─── MATERIAL FOR THE TASK ───

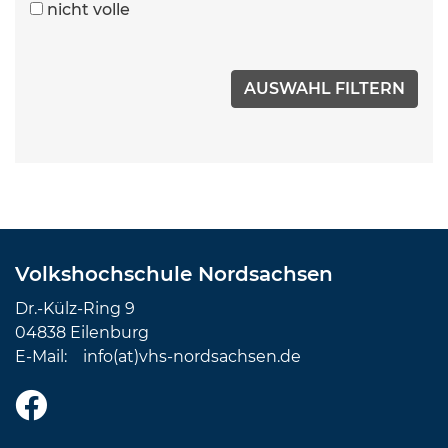
nicht volle
Volkshochschule Nordsachsen
Dr.-Külz-Ring 9
04838 Eilenburg
E-Mail:
info(at)vhs-nordsachsen.de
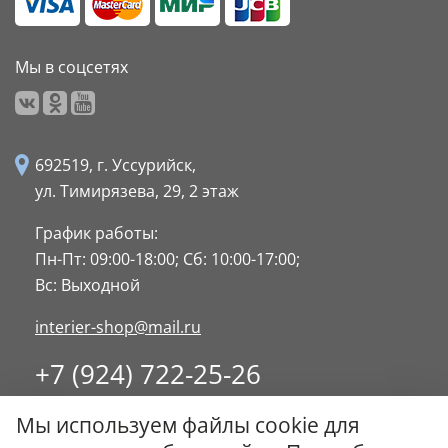
Мы в соцсетях
692519, г. Уссурийск,
ул. Тимирязева, 29,
2 этаж
График работы:
Пн-Пт: 09:00-18:00;
Сб: 10:00-17:00;
Вс: Выходной
interier-shop@mail.ru
+7 (924) 722-25-26
8 (4234) 32-17-89
Мы используем файлы cookie для
Заказать обратный звонок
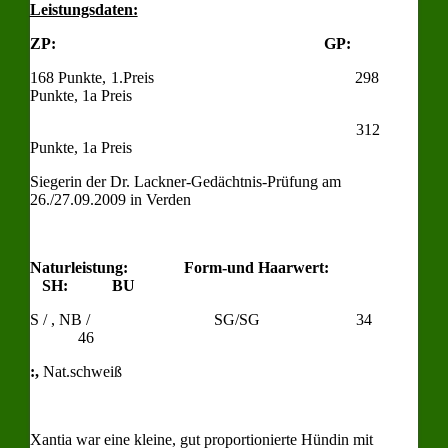
Leistungsdaten:
ZP: GP:
168 Punkte, 1.Preis 298
Punkte, 1a Preis
312
Punkte, 1a Preis
Siegerin der Dr. Lackner-Gedächtnis-Prüfung am
26./27.09.2009 in Verden
Naturleistung:
Form-und Haarwert:
SH:
BU
S / , NB / SG/SG 34
46
:,
Nat.schweiß
Xantia war eine kleine, gut proportionierte Hündin mit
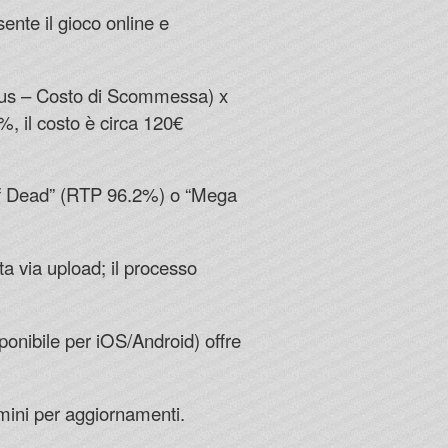
ente il gioco online e
nus – Costo di Scommessa) x
, il costo è circa 120€
f Dead” (RTP 96.2%) o “Mega
ta via upload; il processo
sponibile per iOS/Android) offre
mini per aggiornamenti.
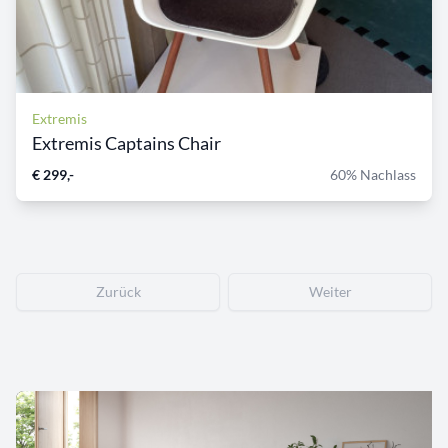
Extremis
Extremis Captains Chair
€ 299,-
60% Nachlass
Zurück
Weiter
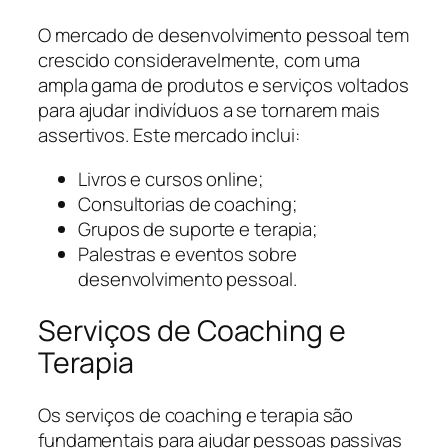
O mercado de desenvolvimento pessoal tem
crescido consideravelmente, com uma
ampla gama de produtos e serviços voltados
para ajudar indivíduos a se tornarem mais
assertivos. Este mercado inclui:
Livros e cursos online;
Consultorias de coaching;
Grupos de suporte e terapia;
Palestras e eventos sobre
desenvolvimento pessoal.
Serviços de Coaching e
Terapia
Os serviços de coaching e terapia são
fundamentais para ajudar pessoas passivas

───

* WHAT THE TASK ASKS
Produce the entries above once more, exactly as given, with each picture left out.

* YOUR RESPONSE
nicht volle
Volkshochschule Nordsachsen
Dr.-Külz-Ring 9
04838 Eilenburg
E-Mail:
info(at)vhs-nordsachsen.de
Мы в соцсетях
692519, г. Уссурийск,
ул. Тимирязева, 29,
2 этаж
График работы:
Пн-Пт: 09:00-18:00;
Сб: 10:00-17:00;
Вс: Выходной
interier-shop@mail.ru
+7 (924) 722-25-26
8 (4234) 32-17-89
Мы используем файлы cookie для
Заказать обратный звонок
Leistungsdaten:
ZP: GP:
168 Punkte, 1.Preis 298
Punkte, 1a Preis
312
Punkte, 1a Preis
Siegerin der Dr. Lackner-Gedächtnis-Prüfung am
26./27.09.2009 in Verden
Naturleistung:
Form-und Haarwert:
SH:
BU
S / , NB / SG/SG 34
46
:,
Nat.schweiß
Xantia war eine kleine, gut proportionierte Hündin mit
ente il gioco online e
nus – Costo di Scommessa) x
, il costo è circa 120€
f Dead” (RTP 96.2%) o “Mega
ta via upload; il processo
sponibile per iOS/Android) offre
mini per aggiornamenti.
Extremis
Extremis Captains Chair
€ 299,-
60% Nachlass
Zurück
Weiter
O mercado de desenvolvimento pessoal tem
crescido consideravelmente, com uma
ampla gama de produtos e serviços voltados
para ajudar indivíduos a se tornarem mais
assertivos. Este mercado inclui:
Livros e cursos online;
Consultorias de coaching;
Grupos de suporte e terapia;
Palestras e eventos sobre
desenvolvimento pessoal.
Serviços de Coaching e
Terapia
Os serviços de coaching e terapia são
fundamentais para ajudar pessoas passivas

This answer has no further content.